# Document passage
+++++

As we sink into the jackpot, interest has been growing in seeing and inventing futures, I wonder if this required reinvention of worldviews he talks about is not the next wave, or perhaps another aspect, of that. In the same way that we realised unclear futures are ahead and felt a need to understand, perhaps next we realise that not only is the future(s) hard to fathom but that our whole understanding of our place in the world and the workings of society are broken.
Those of us with active minds are constantly gardening our worldviews. We adjust our perspectives as events around us unfold, as age and experience inform our received wisdom, as we learn new facts — and as cultural change around us pushes us to think differently. Even in extremely stable and slow-changing societies, there are always some people doing this gardening. […]
We have made the circumstances of our lives discontinuous with everything that came before us. The societies we live in are now catastrophically unsuited for the planet we’ve made. Yet we still see the planet around us with worldviews formed inside of those societies. […]
Right now, rebuilding our worldviews involves a lot of labor-intensive personal exploration. Being native to now demands finding insight, not just receiving it. It demands teaching ourselves how to learn new things, when both the course of our study and the lessons to be absorbed are complex and constantly evolving. […]
Our job is not to decide the future, but to leave the future as many options as possible. The most sustainable society is the one which passes forward the best possibilities to future generations. […]
Even if we succeed wildly in spreading sustainable prosperity and restoring the biosphere, this crisis is not going calm down. It’s going to continue to get weirder and more unprecedented, to twist and rush and transmogrify our expectations. Already, the Twentieth Century way of seeing provides less and less acuity — its lenses on the world murkier and more kaleidoscopic by the day.

+++++

# Data shown
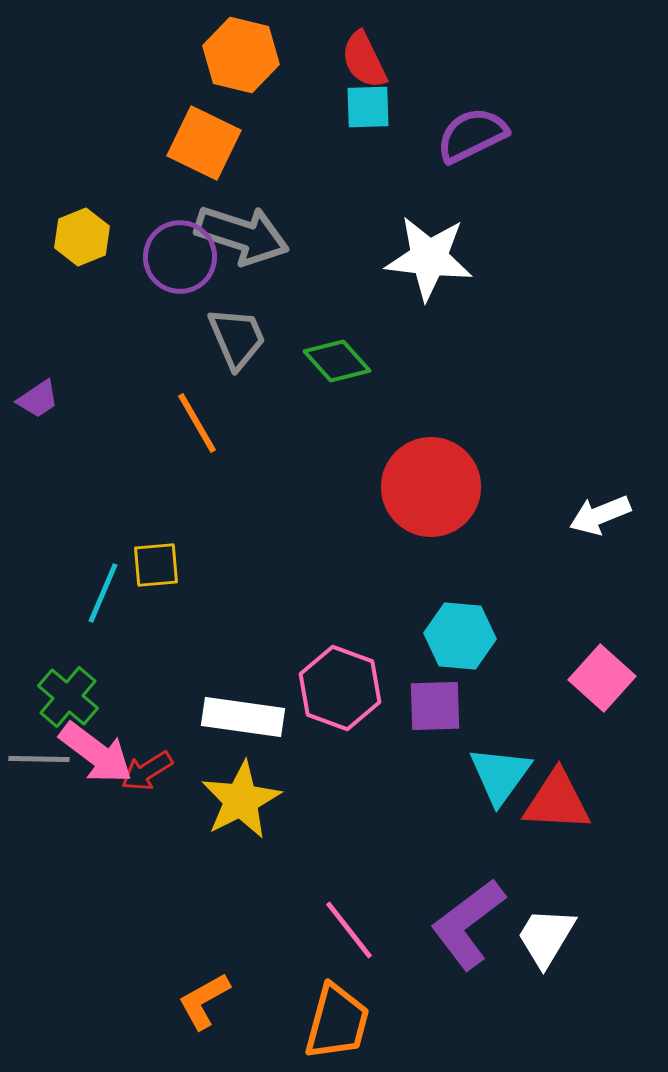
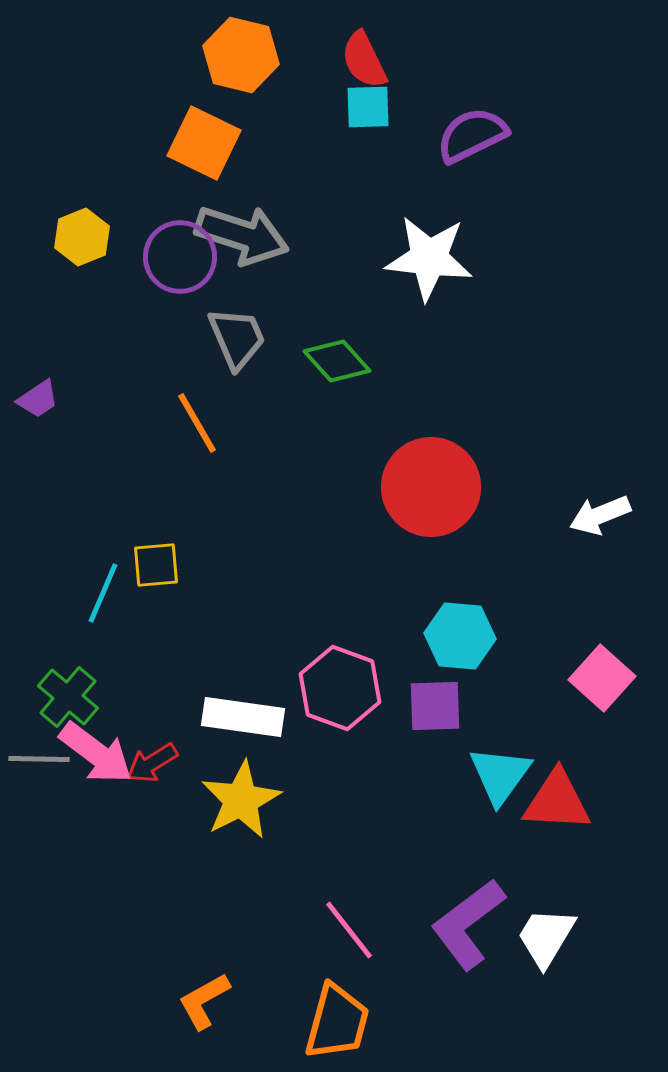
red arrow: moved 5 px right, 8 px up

+++++

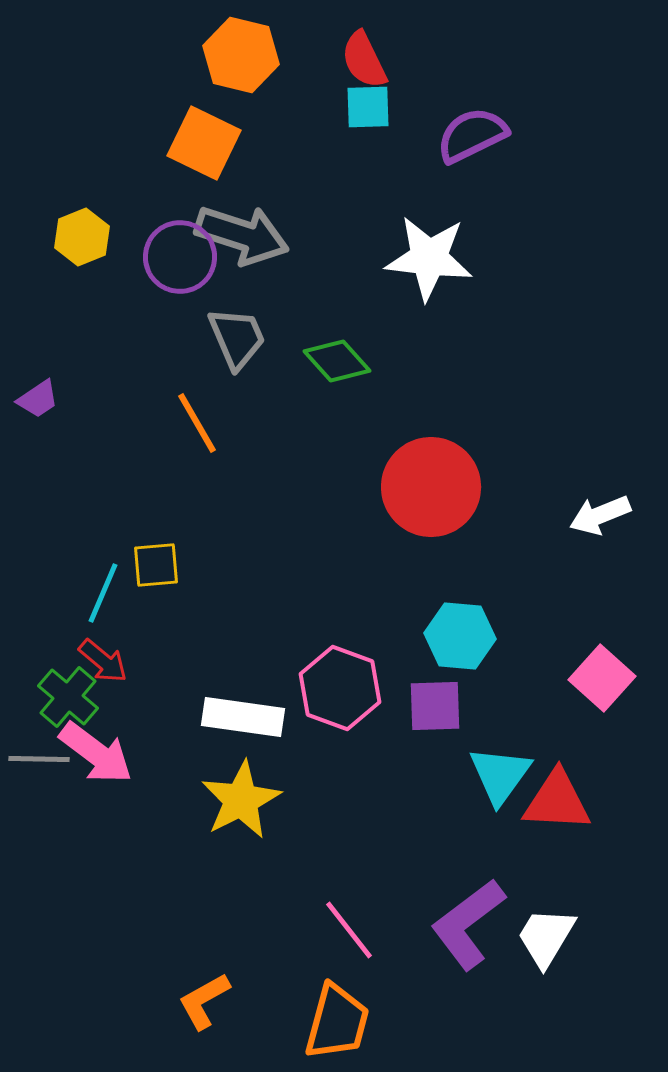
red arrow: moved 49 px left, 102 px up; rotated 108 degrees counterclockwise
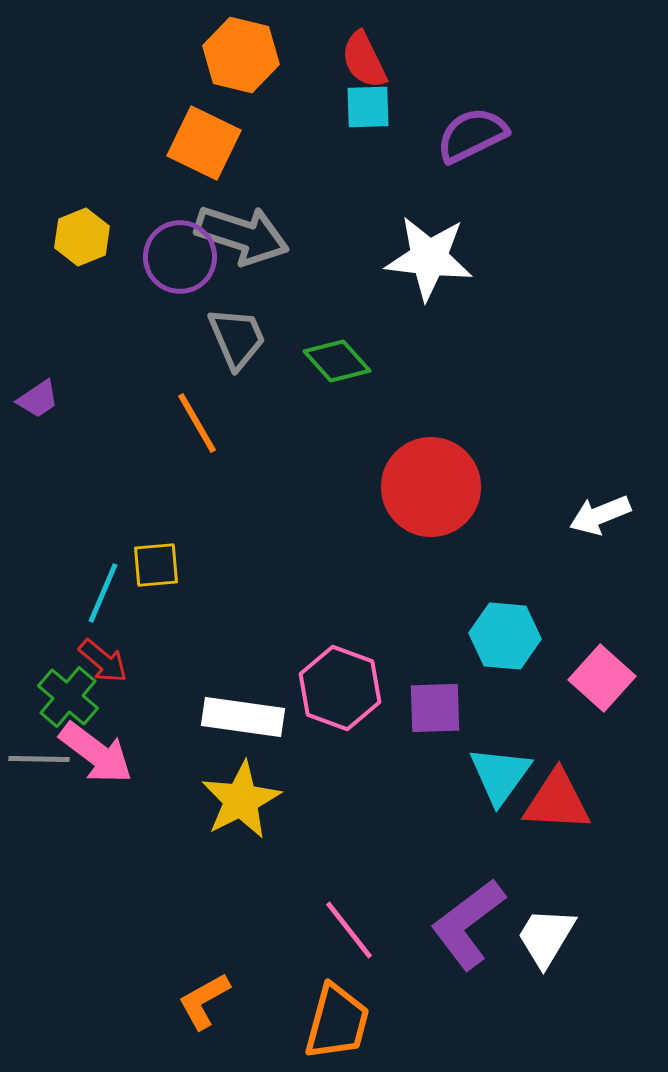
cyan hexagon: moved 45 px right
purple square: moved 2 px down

+++++

# Work to do
[a] In the passage on worldviews, what is described as our job with respect to the future?
[b] Write a continuation of the passage on worldviews, picking up after its final sentence.

# Expected answers
[a] Not to decide the future, but to leave the future as many options as possible.

[b]
Reality Is Scarce ⊕ Source
I changed my mind a couple of times about including this one. It’s about the new company recently announced with the “dream team” of Matt Miesnieks, John Gaeta and Dennis Crowley. I was changing my mind because the article alternates between sharp insights into the structural underpinnings that are bringing about metaversish/AR visions, and the VC-compatible Web3 decentralisation exaggeration and gobbledygook. If you’re interested in the field overviewed in the first aspect and can skip over the latter, I encourage you to read. My view is that Web3 is already centralized and pre-alpha, and most people dumping on 2.0 platforms while grabbing VC money are actually dreaming of replacing them, not bringing about a new world.
My TL;DR: correct on VFX, gaming, computer vision, mapping, and the use of games as social networks; deluded and a bit of bs on the monetization and ownership side (perhaps just signalling to VCs and media).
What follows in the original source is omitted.